** DATA FOR THIS TASK follows **

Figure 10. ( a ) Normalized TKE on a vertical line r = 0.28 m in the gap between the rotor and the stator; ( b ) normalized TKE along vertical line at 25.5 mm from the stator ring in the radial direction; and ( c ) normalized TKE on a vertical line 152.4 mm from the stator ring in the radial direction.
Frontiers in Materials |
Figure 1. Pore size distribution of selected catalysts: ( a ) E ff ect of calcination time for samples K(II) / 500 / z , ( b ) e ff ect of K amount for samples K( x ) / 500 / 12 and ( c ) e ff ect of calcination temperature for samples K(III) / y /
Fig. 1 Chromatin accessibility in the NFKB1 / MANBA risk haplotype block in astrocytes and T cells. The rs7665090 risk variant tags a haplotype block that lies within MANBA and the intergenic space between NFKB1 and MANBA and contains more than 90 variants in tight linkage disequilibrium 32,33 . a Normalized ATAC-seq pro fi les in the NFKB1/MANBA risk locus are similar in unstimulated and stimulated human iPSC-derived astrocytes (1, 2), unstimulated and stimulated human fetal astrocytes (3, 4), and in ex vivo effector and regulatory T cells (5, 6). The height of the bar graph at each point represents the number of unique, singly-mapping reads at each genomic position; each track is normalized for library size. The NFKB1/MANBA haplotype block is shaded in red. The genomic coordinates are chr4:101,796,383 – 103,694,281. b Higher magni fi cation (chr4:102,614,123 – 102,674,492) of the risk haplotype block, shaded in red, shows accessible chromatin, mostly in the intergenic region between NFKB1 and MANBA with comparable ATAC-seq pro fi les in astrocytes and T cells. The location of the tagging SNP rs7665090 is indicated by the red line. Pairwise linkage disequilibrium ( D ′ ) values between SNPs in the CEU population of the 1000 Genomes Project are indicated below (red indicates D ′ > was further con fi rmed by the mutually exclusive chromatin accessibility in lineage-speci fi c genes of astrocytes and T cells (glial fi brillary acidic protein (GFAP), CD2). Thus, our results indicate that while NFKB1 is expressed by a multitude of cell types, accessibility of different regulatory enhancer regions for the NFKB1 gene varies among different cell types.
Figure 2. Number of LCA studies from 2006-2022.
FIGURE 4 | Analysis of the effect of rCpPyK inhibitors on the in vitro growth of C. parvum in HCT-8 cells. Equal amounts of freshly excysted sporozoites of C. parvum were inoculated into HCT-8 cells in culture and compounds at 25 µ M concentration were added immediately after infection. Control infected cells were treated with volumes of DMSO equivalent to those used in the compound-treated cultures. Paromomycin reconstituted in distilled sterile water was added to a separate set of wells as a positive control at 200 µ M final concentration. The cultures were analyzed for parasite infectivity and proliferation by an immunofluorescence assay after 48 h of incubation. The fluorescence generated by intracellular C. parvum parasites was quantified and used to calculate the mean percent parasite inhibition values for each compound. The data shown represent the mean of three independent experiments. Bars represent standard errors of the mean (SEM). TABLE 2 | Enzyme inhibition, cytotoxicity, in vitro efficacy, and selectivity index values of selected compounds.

** End of DATA FOR THIS TASK **

WHAT THE TASK REQUIRES |
Could you set down every record exactly as given?

FINAL ANSWER |
Figure 10. ( a ) Normalized TKE on a vertical line r = 0.28 m in the gap between the rotor and the stator; ( b ) normalized TKE along vertical line at 25.5 mm from the stator ring in the radial direction; and ( c ) normalized TKE on a vertical line 152.4 mm from the stator ring in the radial direction.
Frontiers in Materials |
Figure 1. Pore size distribution of selected catalysts: ( a ) E ff ect of calcination time for samples K(II) / 500 / z , ( b ) e ff ect of K amount for samples K( x ) / 500 / 12 and ( c ) e ff ect of calcination temperature for samples K(III) / y /
Fig. 1 Chromatin accessibility in the NFKB1 / MANBA risk haplotype block in astrocytes and T cells. The rs7665090 risk variant tags a haplotype block that lies within MANBA and the intergenic space between NFKB1 and MANBA and contains more than 90 variants in tight linkage disequilibrium 32,33 . a Normalized ATAC-seq pro fi les in the NFKB1/MANBA risk locus are similar in unstimulated and stimulated human iPSC-derived astrocytes (1, 2), unstimulated and stimulated human fetal astrocytes (3, 4), and in ex vivo effector and regulatory T cells (5, 6). The height of the bar graph at each point represents the number of unique, singly-mapping reads at each genomic position; each track is normalized for library size. The NFKB1/MANBA haplotype block is shaded in red. The genomic coordinates are chr4:101,796,383 – 103,694,281. b Higher magni fi cation (chr4:102,614,123 – 102,674,492) of the risk haplotype block, shaded in red, shows accessible chromatin, mostly in the intergenic region between NFKB1 and MANBA with comparable ATAC-seq pro fi les in astrocytes and T cells. The location of the tagging SNP rs7665090 is indicated by the red line. Pairwise linkage disequilibrium ( D ′ ) values between SNPs in the CEU population of the 1000 Genomes Project are indicated below (red indicates D ′ > was further con fi rmed by the mutually exclusive chromatin accessibility in lineage-speci fi c genes of astrocytes and T cells (glial fi brillary acidic protein (GFAP), CD2). Thus, our results indicate that while NFKB1 is expressed by a multitude of cell types, accessibility of different regulatory enhancer regions for the NFKB1 gene varies among different cell types.
Figure 2. Number of LCA studies from 2006-2022.
FIGURE 4 | Analysis of the effect of rCpPyK inhibitors on the in vitro growth of C. parvum in HCT-8 cells. Equal amounts of freshly excysted sporozoites of C. parvum were inoculated into HCT-8 cells in culture and compounds at 25 µ M concentration were added immediately after infection. Control infected cells were treated with volumes of DMSO equivalent to those used in the compound-treated cultures. Paromomycin reconstituted in distilled sterile water was added to a separate set of wells as a positive control at 200 µ M final concentration. The cultures were analyzed for parasite infectivity and proliferation by an immunofluorescence assay after 48 h of incubation. The fluorescence generated by intracellular C. parvum parasites was quantified and used to calculate the mean percent parasite inhibition values for each compound. The data shown represent the mean of three independent experiments. Bars represent standard errors of the mean (SEM). TABLE 2 | Enzyme inhibition, cytotoxicity, in vitro efficacy, and selectivity index values of selected compounds.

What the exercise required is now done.